The present review included prospective and retrospective studies that compared the efficacy and safety of approved GLP-1RAs with other currently available glucose-lowering therapies in the treatment of patients with T2D, with data showing clinical benefit of GLP-1RAs over other glucose-lowering therapies. However, it is critical to consider the patient selection criteria, background medications, properties of the individual GLP-1RAs, drug exposure across dose intervals, and outcome definitions of each study.

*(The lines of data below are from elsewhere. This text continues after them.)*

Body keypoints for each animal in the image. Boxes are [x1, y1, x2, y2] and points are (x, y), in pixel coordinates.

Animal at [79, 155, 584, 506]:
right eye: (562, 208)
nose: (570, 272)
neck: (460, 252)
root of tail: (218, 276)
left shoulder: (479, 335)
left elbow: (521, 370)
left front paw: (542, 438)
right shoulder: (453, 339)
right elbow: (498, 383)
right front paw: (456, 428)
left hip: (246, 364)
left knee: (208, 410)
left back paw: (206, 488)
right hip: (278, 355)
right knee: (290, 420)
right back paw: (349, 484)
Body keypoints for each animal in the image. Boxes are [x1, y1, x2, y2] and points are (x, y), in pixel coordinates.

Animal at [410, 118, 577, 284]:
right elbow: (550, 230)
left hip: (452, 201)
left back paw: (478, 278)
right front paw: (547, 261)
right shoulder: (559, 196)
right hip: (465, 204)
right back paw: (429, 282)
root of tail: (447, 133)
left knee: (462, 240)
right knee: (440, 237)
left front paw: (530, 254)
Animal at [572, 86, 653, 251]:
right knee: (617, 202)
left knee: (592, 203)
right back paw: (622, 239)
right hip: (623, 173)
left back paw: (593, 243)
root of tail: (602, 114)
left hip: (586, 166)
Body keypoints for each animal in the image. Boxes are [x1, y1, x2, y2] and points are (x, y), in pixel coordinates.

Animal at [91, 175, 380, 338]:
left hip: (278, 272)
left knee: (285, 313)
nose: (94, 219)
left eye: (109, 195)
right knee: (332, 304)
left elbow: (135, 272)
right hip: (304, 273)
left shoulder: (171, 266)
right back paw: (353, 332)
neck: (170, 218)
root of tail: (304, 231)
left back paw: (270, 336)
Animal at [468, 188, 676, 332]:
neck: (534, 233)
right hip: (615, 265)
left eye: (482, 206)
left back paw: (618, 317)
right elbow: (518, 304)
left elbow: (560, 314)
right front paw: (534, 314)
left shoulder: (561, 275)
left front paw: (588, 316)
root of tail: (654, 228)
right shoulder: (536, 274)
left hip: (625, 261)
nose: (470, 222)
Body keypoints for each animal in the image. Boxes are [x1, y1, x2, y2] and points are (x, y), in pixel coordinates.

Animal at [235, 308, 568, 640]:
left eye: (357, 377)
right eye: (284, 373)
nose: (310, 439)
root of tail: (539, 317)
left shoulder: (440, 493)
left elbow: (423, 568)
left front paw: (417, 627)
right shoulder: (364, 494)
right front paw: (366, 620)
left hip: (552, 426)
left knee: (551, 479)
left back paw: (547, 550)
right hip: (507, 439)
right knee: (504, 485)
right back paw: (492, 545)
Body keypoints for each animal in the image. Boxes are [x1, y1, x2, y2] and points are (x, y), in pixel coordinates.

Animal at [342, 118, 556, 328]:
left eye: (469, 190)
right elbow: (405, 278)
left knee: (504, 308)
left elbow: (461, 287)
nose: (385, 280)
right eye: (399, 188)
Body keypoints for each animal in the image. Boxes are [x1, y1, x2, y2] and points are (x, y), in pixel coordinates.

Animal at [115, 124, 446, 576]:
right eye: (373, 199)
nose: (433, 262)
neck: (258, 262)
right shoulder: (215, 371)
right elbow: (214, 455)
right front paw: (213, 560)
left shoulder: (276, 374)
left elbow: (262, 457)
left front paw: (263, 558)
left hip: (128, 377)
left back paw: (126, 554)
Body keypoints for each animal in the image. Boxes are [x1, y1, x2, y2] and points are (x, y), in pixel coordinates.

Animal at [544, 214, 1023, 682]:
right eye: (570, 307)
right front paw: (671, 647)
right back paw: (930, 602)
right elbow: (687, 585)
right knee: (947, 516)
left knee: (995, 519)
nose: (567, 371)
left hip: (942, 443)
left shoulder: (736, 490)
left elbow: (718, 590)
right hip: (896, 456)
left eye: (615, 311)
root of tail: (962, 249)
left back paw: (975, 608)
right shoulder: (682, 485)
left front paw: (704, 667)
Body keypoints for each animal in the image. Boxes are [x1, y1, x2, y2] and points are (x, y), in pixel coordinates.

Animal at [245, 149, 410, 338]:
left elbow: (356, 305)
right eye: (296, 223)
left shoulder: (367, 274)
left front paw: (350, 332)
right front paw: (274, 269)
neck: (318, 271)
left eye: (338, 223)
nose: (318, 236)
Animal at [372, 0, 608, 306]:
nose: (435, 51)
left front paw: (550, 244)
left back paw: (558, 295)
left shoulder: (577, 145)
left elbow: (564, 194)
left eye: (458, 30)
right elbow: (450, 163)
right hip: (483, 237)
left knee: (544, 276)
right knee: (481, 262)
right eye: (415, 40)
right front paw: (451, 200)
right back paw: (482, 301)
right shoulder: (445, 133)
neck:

Furthermore, the patient characteristics in these studies need to be taken into account to assess the generalizability of the results to the T2D population at large; overly strict criteria limit the applicability of the data to everyday clinical practice.

Conclusion

This systematic analysis shows that GLP-1RAs were generally as effective as, or more effective than, oral glucose-lowering therapies in improving glycemic parameters such as HbA1c and FG in patients with T2D. The reduction in HbA1c with GLP-1RAs tended to be similar or smaller compared with the reductions achieved with insulin therapy, with less hypoglycemia. GLP-1RAs were consistently more effective at reducing weight than oral glucose-lowering therapies and insulin. Additionally, the GLP-1RAs appeared to have favorable effects on cardiovascular risk factors such as BP and lipid levels. In summary, GLP-1RAs are an effective, safe, and well-tolerated treatment option for T2D, with minimal risk of hypoglycemia and providing modest weight loss.

Author contributions

All authors have contributed sufficiently to the project to be included as authors. The authors contributed equally to the conception and design of the systematic review and literature search, interpretation of the results, and drafting of the manuscript.

Acknowledgments

Sheridan Henness, PhD, of inScience Communications, Springer Healthcare, provided medical writing support funded by AstraZeneca. The development of this manuscript was supported by AstraZeneca.

Disclosure

PA Levin has received grants from AstraZeneca, Boehringer Ingelheim, Eli Lilly, Merck, Novo Nordisk, and Sanofi. He is a consultant for AstraZeneca, Novo Nordisk, and Sanofi, and a speaker for AstraZeneca, Boehringer Ingelheim, Eli Lily, GlaxoSmithKline, Janssen, Novo Nordisk, and Sanofi. H Nguyen was an employee of AstraZeneca at the time this review was conceived and drafted. ET Wittbrodt is an employee of AstraZeneca. SC Kim has received research grants to the Brigham and Women’s Hospital from Astra-Zeneca, Bristol-Myers Squibb, Genentech, Lilly, and Pfizer. The authors report no other conflicts of interest in this work.